Work required » Which lines of the data below contain "achieved"? Please show them all.

"""

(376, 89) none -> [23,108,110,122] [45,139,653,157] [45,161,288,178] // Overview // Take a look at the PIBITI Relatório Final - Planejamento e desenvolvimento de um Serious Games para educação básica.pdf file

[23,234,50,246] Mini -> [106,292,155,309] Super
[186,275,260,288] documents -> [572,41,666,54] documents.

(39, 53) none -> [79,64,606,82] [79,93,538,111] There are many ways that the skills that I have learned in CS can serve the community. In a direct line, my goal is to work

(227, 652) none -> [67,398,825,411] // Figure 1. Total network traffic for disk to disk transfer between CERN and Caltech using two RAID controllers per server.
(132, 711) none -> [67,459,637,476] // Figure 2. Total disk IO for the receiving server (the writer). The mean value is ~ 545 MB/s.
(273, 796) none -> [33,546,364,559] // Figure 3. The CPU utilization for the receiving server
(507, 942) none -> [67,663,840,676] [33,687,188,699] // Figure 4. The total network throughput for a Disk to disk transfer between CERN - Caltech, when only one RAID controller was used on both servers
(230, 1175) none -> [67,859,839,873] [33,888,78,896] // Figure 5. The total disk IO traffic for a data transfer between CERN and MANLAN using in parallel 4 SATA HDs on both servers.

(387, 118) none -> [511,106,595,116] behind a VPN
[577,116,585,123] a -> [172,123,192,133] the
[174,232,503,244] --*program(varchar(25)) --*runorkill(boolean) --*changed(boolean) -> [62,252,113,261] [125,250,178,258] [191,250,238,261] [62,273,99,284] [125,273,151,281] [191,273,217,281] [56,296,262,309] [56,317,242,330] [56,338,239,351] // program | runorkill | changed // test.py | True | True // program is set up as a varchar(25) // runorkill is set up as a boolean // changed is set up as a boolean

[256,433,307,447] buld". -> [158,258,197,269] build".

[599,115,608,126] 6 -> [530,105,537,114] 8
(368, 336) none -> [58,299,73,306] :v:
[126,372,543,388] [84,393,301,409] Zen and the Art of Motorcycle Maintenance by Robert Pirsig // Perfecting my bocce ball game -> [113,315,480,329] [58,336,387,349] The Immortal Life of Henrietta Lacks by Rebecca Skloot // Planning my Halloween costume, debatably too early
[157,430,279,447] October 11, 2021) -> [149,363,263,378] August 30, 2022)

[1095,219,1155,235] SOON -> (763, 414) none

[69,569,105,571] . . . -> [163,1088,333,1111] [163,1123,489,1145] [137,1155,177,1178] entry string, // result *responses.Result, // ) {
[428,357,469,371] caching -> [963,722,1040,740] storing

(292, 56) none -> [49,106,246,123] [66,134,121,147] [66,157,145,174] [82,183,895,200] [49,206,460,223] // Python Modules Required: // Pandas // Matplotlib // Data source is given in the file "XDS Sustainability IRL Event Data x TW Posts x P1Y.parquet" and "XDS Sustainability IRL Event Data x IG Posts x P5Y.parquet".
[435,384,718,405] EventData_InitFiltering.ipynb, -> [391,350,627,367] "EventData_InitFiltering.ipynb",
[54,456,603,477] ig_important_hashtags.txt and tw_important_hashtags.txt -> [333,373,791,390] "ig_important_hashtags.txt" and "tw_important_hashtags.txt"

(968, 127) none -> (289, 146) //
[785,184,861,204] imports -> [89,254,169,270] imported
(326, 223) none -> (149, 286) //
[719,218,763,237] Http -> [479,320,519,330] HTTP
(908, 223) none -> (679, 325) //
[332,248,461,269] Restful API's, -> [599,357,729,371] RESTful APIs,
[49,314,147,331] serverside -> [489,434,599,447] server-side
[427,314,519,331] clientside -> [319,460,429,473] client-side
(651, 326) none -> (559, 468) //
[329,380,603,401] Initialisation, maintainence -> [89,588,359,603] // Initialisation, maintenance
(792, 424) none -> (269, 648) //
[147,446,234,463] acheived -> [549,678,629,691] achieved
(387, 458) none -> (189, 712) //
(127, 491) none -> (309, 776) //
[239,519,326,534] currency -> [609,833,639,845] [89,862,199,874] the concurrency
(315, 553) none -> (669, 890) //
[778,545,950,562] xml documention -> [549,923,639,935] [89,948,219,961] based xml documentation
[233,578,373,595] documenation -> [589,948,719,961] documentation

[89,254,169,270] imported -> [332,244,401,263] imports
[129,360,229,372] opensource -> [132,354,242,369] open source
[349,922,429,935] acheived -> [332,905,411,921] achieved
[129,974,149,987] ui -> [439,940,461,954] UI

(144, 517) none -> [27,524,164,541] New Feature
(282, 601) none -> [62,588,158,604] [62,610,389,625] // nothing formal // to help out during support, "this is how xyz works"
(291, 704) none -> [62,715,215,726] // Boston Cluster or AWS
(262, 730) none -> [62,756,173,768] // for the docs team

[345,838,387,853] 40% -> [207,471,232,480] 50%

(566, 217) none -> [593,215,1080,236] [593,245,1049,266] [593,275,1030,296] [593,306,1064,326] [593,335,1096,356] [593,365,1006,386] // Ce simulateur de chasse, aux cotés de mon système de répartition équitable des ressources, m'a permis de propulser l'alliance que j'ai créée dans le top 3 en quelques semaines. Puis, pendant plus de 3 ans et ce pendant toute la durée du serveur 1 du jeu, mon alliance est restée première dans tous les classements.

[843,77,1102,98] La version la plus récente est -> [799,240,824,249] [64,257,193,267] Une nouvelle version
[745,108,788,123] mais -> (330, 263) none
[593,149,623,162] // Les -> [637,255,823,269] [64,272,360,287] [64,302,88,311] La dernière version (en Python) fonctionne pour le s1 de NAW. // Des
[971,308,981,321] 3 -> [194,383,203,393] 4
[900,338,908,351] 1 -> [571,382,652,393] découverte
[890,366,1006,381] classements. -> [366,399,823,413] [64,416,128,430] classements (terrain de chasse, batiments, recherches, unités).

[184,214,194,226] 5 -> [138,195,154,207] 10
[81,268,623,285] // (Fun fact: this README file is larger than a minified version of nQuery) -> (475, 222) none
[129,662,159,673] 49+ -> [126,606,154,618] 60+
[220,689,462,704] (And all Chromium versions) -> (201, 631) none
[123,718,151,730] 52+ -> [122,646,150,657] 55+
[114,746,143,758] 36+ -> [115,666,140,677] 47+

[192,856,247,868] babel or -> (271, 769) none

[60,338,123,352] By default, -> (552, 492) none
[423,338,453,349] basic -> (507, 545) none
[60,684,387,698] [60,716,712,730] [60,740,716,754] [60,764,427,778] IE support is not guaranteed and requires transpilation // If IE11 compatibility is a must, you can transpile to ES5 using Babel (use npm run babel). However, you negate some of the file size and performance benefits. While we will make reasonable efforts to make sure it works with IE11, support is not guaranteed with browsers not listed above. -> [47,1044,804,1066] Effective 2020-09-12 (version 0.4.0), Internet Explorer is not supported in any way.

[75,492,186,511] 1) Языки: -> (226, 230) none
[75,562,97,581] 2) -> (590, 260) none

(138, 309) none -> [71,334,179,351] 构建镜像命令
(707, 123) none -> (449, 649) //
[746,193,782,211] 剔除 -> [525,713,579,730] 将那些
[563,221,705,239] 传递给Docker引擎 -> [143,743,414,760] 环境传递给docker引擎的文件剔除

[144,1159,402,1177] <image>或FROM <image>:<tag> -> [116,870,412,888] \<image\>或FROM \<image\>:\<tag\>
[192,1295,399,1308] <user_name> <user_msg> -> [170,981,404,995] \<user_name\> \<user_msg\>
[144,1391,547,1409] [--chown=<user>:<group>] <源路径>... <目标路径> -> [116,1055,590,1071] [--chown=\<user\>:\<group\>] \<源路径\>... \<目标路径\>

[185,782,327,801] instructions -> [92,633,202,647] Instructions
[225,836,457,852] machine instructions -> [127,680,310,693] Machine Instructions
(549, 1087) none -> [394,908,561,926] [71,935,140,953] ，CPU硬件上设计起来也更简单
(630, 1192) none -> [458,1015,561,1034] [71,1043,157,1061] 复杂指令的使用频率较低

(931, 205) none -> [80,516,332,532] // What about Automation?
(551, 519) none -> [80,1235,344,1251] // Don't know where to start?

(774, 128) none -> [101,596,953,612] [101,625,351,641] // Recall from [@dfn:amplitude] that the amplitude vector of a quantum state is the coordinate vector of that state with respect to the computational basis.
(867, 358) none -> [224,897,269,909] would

"""

Written response »
[147,446,234,463] acheived -> [549,678,629,691] achieved
[349,922,429,935] acheived -> [332,905,411,921] achieved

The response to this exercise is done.